# Baked clams, my way.



## Two Knots (Nov 12, 2011)

I buy 6 large cherry stone clams.
Put them in a covered fry pan ...on medium
heat and as soon as they pop remove from heat,
so that the clam juice doesn’t cook away.
Remove clams from shells to a dish with clam juice 
in tack. 
Sauté 6 chopped shrimps in a dalop of olive oil and butter
add them add drained frozen leaf spinach( cut up) sauté for a minute
or two. 

Then add about a 1/4 cup of chopped bacon, chopped onion,
chopped parsley and sauté until golden, 
then add one finely chopped garlic until lightly browned. 

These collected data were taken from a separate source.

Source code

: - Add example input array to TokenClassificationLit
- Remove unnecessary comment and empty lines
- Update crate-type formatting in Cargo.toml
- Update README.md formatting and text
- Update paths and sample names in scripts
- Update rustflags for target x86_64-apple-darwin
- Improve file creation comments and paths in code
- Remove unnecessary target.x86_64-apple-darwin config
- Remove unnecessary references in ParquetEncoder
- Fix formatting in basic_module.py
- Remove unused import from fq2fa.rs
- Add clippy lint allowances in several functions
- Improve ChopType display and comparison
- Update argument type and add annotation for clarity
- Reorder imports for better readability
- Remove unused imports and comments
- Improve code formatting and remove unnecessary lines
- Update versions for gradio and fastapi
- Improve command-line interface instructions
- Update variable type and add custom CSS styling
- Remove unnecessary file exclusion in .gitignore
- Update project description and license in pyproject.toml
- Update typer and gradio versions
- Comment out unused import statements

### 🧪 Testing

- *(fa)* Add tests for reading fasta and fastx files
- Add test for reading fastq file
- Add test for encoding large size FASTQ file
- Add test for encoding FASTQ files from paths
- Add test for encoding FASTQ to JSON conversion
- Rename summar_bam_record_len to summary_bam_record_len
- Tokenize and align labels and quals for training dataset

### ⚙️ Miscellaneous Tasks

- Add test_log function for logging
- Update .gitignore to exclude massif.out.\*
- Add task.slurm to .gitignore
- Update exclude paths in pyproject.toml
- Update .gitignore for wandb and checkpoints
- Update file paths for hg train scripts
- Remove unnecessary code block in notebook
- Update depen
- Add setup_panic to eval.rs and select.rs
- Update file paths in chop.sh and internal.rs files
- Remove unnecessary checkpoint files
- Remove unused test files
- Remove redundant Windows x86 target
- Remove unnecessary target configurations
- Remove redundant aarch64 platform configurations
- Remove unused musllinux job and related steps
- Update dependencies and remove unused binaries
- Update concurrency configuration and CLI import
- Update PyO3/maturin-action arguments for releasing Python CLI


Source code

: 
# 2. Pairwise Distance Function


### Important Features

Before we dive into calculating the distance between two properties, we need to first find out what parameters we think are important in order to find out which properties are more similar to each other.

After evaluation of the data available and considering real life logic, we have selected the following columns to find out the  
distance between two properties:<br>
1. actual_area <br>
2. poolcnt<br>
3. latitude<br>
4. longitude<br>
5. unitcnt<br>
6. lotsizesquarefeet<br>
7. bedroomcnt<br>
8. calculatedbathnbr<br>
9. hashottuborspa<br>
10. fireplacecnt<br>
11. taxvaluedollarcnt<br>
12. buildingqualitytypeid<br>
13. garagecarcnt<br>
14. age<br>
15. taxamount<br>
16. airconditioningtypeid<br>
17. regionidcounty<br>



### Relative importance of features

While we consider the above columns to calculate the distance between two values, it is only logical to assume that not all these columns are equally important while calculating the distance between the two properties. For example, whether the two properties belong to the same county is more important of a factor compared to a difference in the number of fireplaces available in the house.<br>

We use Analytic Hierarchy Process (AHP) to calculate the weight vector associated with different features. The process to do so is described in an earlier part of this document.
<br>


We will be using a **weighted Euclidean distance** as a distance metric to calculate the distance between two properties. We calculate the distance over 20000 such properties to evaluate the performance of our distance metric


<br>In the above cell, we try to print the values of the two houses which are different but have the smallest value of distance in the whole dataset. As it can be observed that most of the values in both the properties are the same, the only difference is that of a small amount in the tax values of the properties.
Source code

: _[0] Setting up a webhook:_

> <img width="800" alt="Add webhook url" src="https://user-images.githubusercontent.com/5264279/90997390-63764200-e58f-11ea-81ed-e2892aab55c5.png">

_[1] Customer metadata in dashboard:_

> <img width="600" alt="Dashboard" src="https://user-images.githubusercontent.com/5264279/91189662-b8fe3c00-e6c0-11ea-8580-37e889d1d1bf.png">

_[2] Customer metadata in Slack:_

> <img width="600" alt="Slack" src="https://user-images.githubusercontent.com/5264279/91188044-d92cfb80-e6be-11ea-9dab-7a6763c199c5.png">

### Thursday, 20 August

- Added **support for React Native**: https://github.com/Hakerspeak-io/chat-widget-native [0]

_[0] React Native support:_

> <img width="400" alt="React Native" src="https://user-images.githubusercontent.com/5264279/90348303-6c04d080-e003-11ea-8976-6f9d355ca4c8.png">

Add back in the shrimp and spinach.

Then lower temp and add salt, pepper, rubbed sage, parsley
and a little italian seasoning.

Then add in clam broth and shut off fire...

add about 1/4 cub bread crumbs...more if it looks
too moist.

Last minute add chopped clams. ( don’t cook the clams or they’ll
get tough.) They cook enough in the oven.

assemble everything into clam shells, sprinkle with breadcrumbs and fresh 
graded parmigiana cheese, a drizzle of extra virgin olive oil
and a dab of butter.

Place in 375* oven for about 20 minutes...(if clams are smaller
bake them less) then put on broiler for a few minutes ~ watching them
carefully...as soon as they’re browned remove them.

Note: the shrimp is optional, so is the spinach.

Note: You can also substitute 3 cans of Doxee chopped
clams, instead of fresh clams.

Note: this size clams are 6 dollars a dozen, I buy three for 3 dollars.
They’re big clams and this recipe yields 12 big clams!


----------



## DoomsDave (Dec 6, 2018)

Sounds good!


----------